[[ TASK MATERIAL, beginning ]]

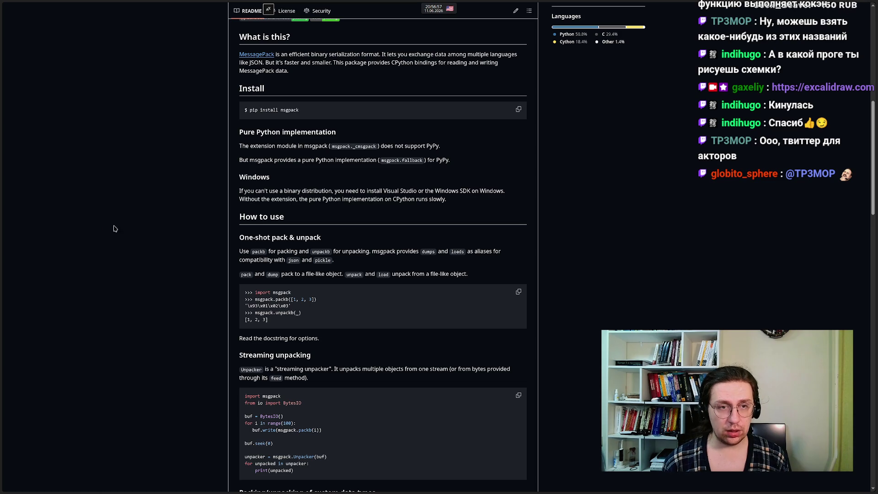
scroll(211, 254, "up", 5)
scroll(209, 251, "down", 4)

[[ TASK MATERIAL, end ]]
[[ TASK MATERIAL, beginning ]]

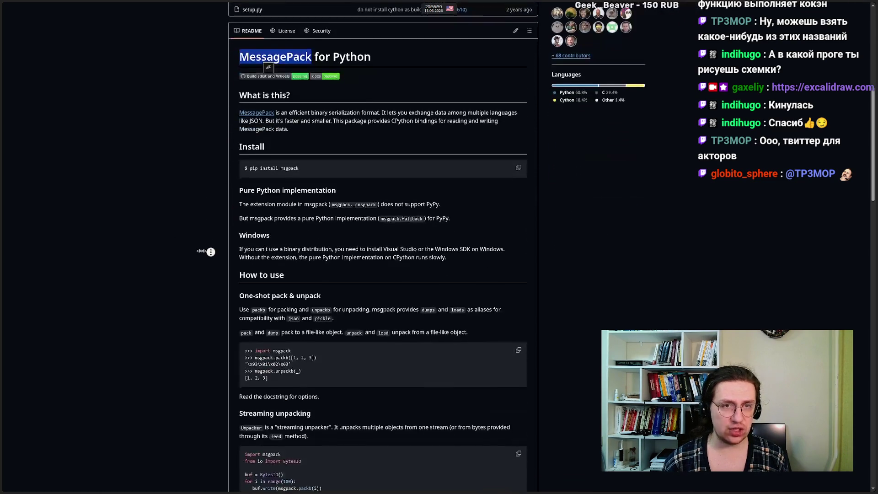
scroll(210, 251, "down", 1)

[[ TASK MATERIAL, end ]]
[[ TASK MATERIAL, beginning ]]

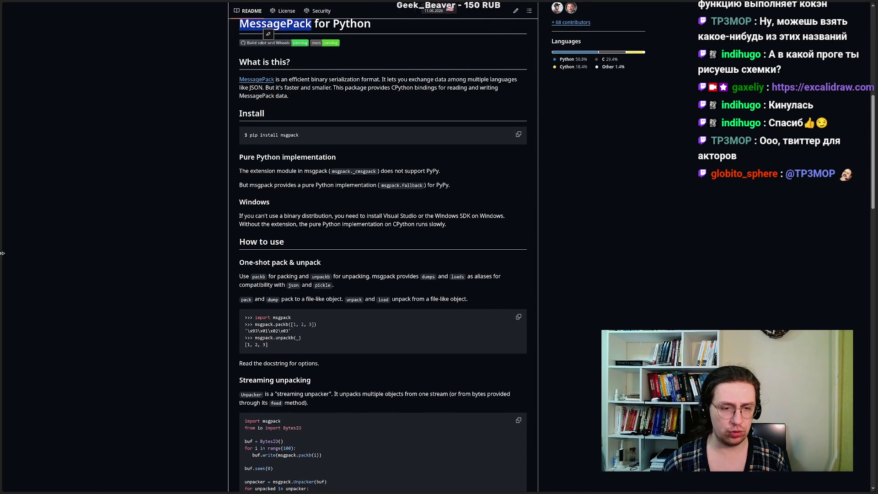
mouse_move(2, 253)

[[ TASK MATERIAL, end ]]

YOUR TASK — Copy out every line of the data that includes the word "down".

RESULT —
scroll(209, 251, "down", 4)
scroll(210, 251, "down", 1)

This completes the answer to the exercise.